Dr Dan Barry has seen every country in the world from space but only this week did he step foot on his seventh continent.
The retired NASA astronaut touched down in Sydney this week to address dozens of business and science minds at AMP Capital’s Amplify conference on Wednesday night.
His closing speech, The Edge of Wonder, explored the level of trust humanity should extend to machines, as the decision to put human life in the hands of robots and Artificial Intelligence (AI) looms on the horizon.
Dr Barry is one of 550-odd people who’ve had the chance to go to space. It takes eight minutes to reach orbit and 45 minutes to re-enter and land, he says.
The 63-year-old has been on three space missions including two visits to the International Space Station (ISS) and four space walks.
After 13 rejected applications, the American was accepted into the astronaut program in 1992.
Every single person selected by the Chief of the Astronaut Office that year went on to fly in space, he says.
“People say: ‘You trusted a machine with your life’? But that’s not really quite true,” Dr Barry told the conference.
“We went around in that first year of training and we met the people who built the shuttle. You look them in the eye and you say ‘That weld has my life in it’ and you recognise those people understand that.
“I didn’t really trust the machine, I trusted the people who built that machine. And the robots aren’t going to be able to take that away.”
The Boston engineer, who has also delivered a TEDx talk from Antarctica’s Scott Base, runs two robotics companies but insists machines won’t “take all the jobs” from humans.
“I think the robots are going to take the jobs that are below human dignity to do,” he said.

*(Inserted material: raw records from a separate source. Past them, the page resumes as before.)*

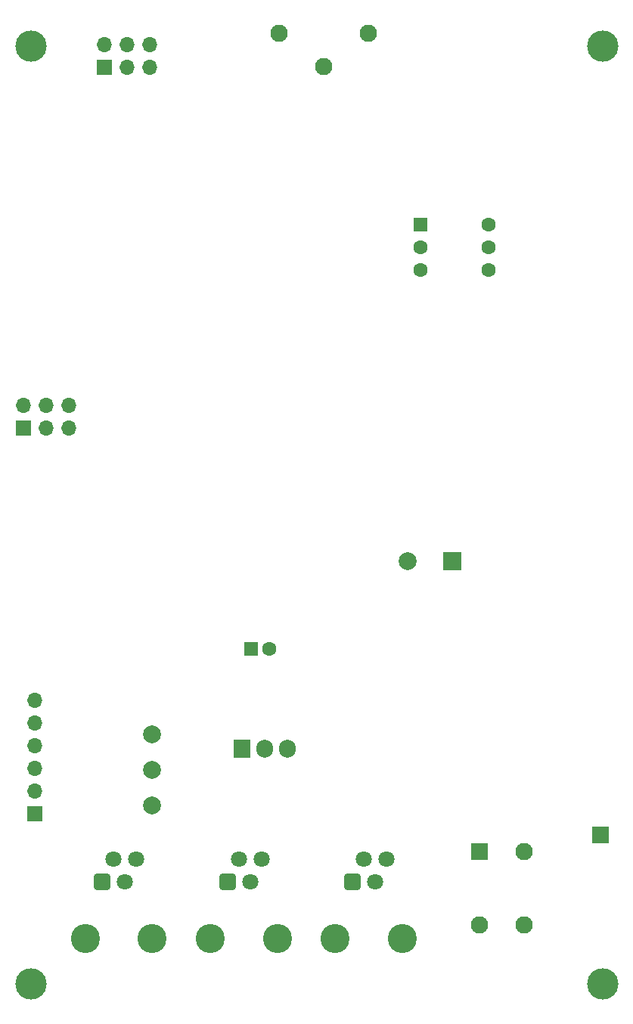
<source format=gbr>
%TF.GenerationSoftware,KiCad,Pcbnew,9.0.0*%
%TF.CreationDate,2025-03-09T10:23:32+01:00*%
%TF.ProjectId,ws_3.0,77735f33-2e30-42e6-9b69-6361645f7063,rev?*%
%TF.SameCoordinates,Original*%
%TF.FileFunction,Soldermask,Bot*%
%TF.FilePolarity,Negative*%
%FSLAX46Y46*%
G04 Gerber Fmt 4.6, Leading zero omitted, Abs format (unit mm)*
G04 Created by KiCad (PCBNEW 9.0.0) date 2025-03-09 10:23:32*
%MOMM*%
%LPD*%
G01*
G04 APERTURE LIST*
G04 Aperture macros list*
%AMRoundRect*
0 Rectangle with rounded corners*
0 $1 Rounding radius*
0 $2 $3 $4 $5 $6 $7 $8 $9 X,Y pos of 4 corners*
0 Add a 4 corners polygon primitive as box body*
4,1,4,$2,$3,$4,$5,$6,$7,$8,$9,$2,$3,0*
0 Add four circle primitives for the rounded corners*
1,1,$1+$1,$2,$3*
1,1,$1+$1,$4,$5*
1,1,$1+$1,$6,$7*
1,1,$1+$1,$8,$9*
0 Add four rect primitives between the rounded corners*
20,1,$1+$1,$2,$3,$4,$5,0*
20,1,$1+$1,$4,$5,$6,$7,0*
20,1,$1+$1,$6,$7,$8,$9,0*
20,1,$1+$1,$8,$9,$2,$3,0*%
G04 Aperture macros list end*
%ADD10C,3.500000*%
%ADD11R,1.905000X2.000000*%
%ADD12O,1.905000X2.000000*%
%ADD13RoundRect,0.250000X-0.550000X-0.550000X0.550000X-0.550000X0.550000X0.550000X-0.550000X0.550000X0*%
%ADD14C,1.600000*%
%ADD15R,1.700000X1.700000*%
%ADD16O,1.700000X1.700000*%
%ADD17C,2.000000*%
%ADD18C,3.250000*%
%ADD19RoundRect,0.250000X-0.650000X-0.650000X0.650000X-0.650000X0.650000X0.650000X-0.650000X0.650000X0*%
%ADD20C,1.800000*%
%ADD21R,1.600000X1.600000*%
%ADD22C,1.950000*%
%ADD23R,1.950000X1.950000*%
%ADD24R,2.000000X2.000000*%
G04 APERTURE END LIST*
D10*
%TO.C,UNK_HOLE_0*%
X116381100Y-52973600D03*
%TD*%
D11*
%TO.C,U2*%
X140060000Y-131600000D03*
D12*
X142600000Y-131600000D03*
X145140000Y-131600000D03*
%TD*%
D13*
%TO.C,SW1*%
X160000000Y-72920000D03*
D14*
X160000000Y-75460000D03*
X160000000Y-78000000D03*
X167620000Y-78000000D03*
X167620000Y-75460000D03*
X167620000Y-72920000D03*
%TD*%
D15*
%TO.C,J1*%
X124655000Y-55352500D03*
D16*
X124655000Y-52812500D03*
X127195000Y-55352500D03*
X127195000Y-52812500D03*
X129735000Y-55352500D03*
X129735000Y-52812500D03*
%TD*%
D17*
%TO.C,TP1*%
X130000000Y-130000000D03*
%TD*%
D18*
%TO.C,J2*%
X122490000Y-152850000D03*
X129990000Y-152850000D03*
D19*
X124400000Y-146500000D03*
D20*
X125670000Y-143960000D03*
X126940000Y-146500000D03*
X128210000Y-143960000D03*
%TD*%
D15*
%TO.C,J6*%
X115600000Y-95740000D03*
D16*
X115600000Y-93200000D03*
X118140000Y-95740000D03*
X118140000Y-93200000D03*
X120680000Y-95740000D03*
X120680000Y-93200000D03*
%TD*%
D21*
%TO.C,C2*%
X141044900Y-120500000D03*
D14*
X143044900Y-120500000D03*
%TD*%
D22*
%TO.C,BT1*%
X144200000Y-51500000D03*
X149200000Y-55300000D03*
X154200000Y-51500000D03*
%TD*%
D10*
%TO.C,UNK_HOLE_3*%
X180381100Y-157973600D03*
%TD*%
D15*
%TO.C,J7*%
X116800000Y-138880000D03*
D16*
X116800000Y-136340000D03*
X116800000Y-133800000D03*
X116800000Y-131260000D03*
X116800000Y-128720000D03*
X116800000Y-126180000D03*
%TD*%
D10*
%TO.C,UNK_HOLE_2*%
X116381100Y-157973600D03*
%TD*%
D23*
%TO.C,AE1*%
X180200000Y-141300000D03*
%TD*%
D17*
%TO.C,TP2*%
X130000000Y-134000000D03*
%TD*%
D23*
%TO.C,J5*%
X166605745Y-143181536D03*
D22*
X166605745Y-151381536D03*
X171605745Y-143181536D03*
X171605745Y-151381536D03*
%TD*%
D18*
%TO.C,J4*%
X136490000Y-152850000D03*
X143990000Y-152850000D03*
D19*
X138400000Y-146500000D03*
D20*
X139670000Y-143960000D03*
X140940000Y-146500000D03*
X142210000Y-143960000D03*
%TD*%
D17*
%TO.C,TP3*%
X130000000Y-138000000D03*
%TD*%
D18*
%TO.C,J3*%
X150490000Y-152850000D03*
X157990000Y-152850000D03*
D19*
X152400000Y-146500000D03*
D20*
X153670000Y-143960000D03*
X154940000Y-146500000D03*
X156210000Y-143960000D03*
%TD*%
D10*
%TO.C,UNK_HOLE_1*%
X180381100Y-52973600D03*
%TD*%
D24*
%TO.C,C8*%
X163600000Y-110600000D03*
D17*
X158600000Y-110600000D03*
%TD*%
M02*

</source>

“There should not be anybody that wastes their lives for 40 years digging ditches.
“We shouldn’t waste a human mind doing repetitive, detailed things that ‘AI’ can be so good at.”

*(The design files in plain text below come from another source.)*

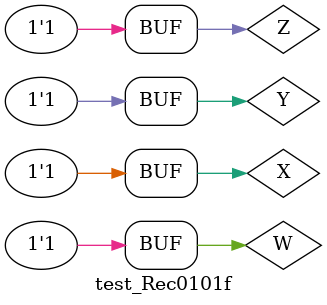
<source format=v>

module Rec0101f (output s, 
                 input  X, 
                 input  Y, 
                 input  W, 
                 input  Z);
    wire term1, term2, term3, term4, term5; // Saídas dos termos intermediários

    // Implementação das NORs
    nor n1(term1, X, Y);                // (X + Y)'
    nor n2(term2, X, ~Z);               // (X + ~Z)'
    nor n3(term3, X, ~W);               // (X + ~W)'
    nor n4(term4, ~W, ~Z);              // (~W + ~Z)'
    nor n5(term5, Y, ~W);               // (Y + ~W)'

    // Saída da expressão usando NOR
    nor n6(s, term1, term2, term3, term4, term5); // ((term1 + term2 + term3 + term4 + term5)')

endmodule 

module test_Rec0101f; 
// ------------------------- definir dados 
    reg  X; 
    reg  Y; 
    reg  W; 
    reg  Z; 
    wire s;  

    Rec0101f modulo06 (s, X, Y, W, Z); 

// ------------------------- parte principal 
    initial 
    begin : main 
        $display("Rec0101f - Cauã Costa Alves - 855926"); 
        $display("   X    Y    W    Z    s"); 
        
        $monitor("%4b %4b %4b %4b %4b", X, Y, W, Z, s); 

        X = 1'b0;  Y = 1'b0;  W = 1'b0;  Z = 1'b0;
        #1      X = 1'b0;  Y = 1'b0;  W = 1'b0;  Z = 1'b1;
        #1      X = 1'b0;  Y = 1'b0;  W = 1'b1;  Z = 1'b0;
        #1      X = 1'b0;  Y = 1'b0;  W = 1'b1;  Z = 1'b1;
        #1      X = 1'b0;  Y = 1'b1;  W = 1'b0;  Z = 1'b0;
        #1      X = 1'b0;  Y = 1'b1;  W = 1'b0;  Z = 1'b1;
        #1      X = 1'b0;  Y = 1'b1;  W = 1'b1;  Z = 1'b0;
        #1      X = 1'b0;  Y = 1'b1;  W = 1'b1;  Z = 1'b1;
        #1      X = 1'b1;  Y = 1'b0;  W = 1'b0;  Z = 1'b0;
        #1      X = 1'b1;  Y = 1'b0;  W = 1'b0;  Z = 1'b1;
        #1      X = 1'b1;  Y = 1'b0;  W = 1'b1;  Z = 1'b0;
        #1      X = 1'b1;  Y = 1'b0;  W = 1'b1;  Z = 1'b1;
        #1      X = 1'b1;  Y = 1'b1;  W = 1'b0;  Z = 1'b0;
        #1      X = 1'b1;  Y = 1'b1;  W = 1'b0;  Z = 1'b1;
        #1      X = 1'b1;  Y = 1'b1;  W = 1'b1;  Z = 1'b0;
        #1      X = 1'b1;  Y = 1'b1;  W = 1'b1;  Z = 1'b1;
    end 

endmodule  

</source>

He says humans will reap the benefits, rather than lose out, if companies hand robots the most mundane jobs.
Meanwhile, Dr Barry said the easiest jobs should stay available for workers who are feeling unwell or are suffering an injury.
He said the intelligence of these machines is broad, he says, and the level of trust varies greatly – AI ranges from bricklaying robots to bodyguards, drones, autonomous vehicles, remote-controlled surgery and brain implants.
“In the end, we’re going to trust these things with our lives,” Dr Barry said.
“We have to decide at what level do you want these things to exist? At what level are you willing to trust them?”
The key, he says, is complementing each other rather than competing.
While ‘AIs’ get all of the details right they are oblivious to the bigger picture, whereas humans understand the particulars of a situation and when the rule book might need to be ignored, such as with insurance policies or certain laws.
But AI can only progress in industries outside of robotics – such as law and finance – if information is shared, problem-solving software embraced, and companies stop trying to individually reinvent the wheel, Dr Barry said.
Proof of what humans are capable of, he says, can be seen when looking down on Earth at night from the space station: “We light this thing up like a Christmas tree”.
“That is the representation of intelligence in our entire galaxy. We don’t know of any other planet lit up at night, not even one light on any other planet,” Dr Barry said.
“That represents people working together, developing technology, trusting each other, sharing resources.
“And this sort of view gives me optimism. We’ve made the world an amazing place and we’re going to take it all over the galaxy some day, if we trust each other.”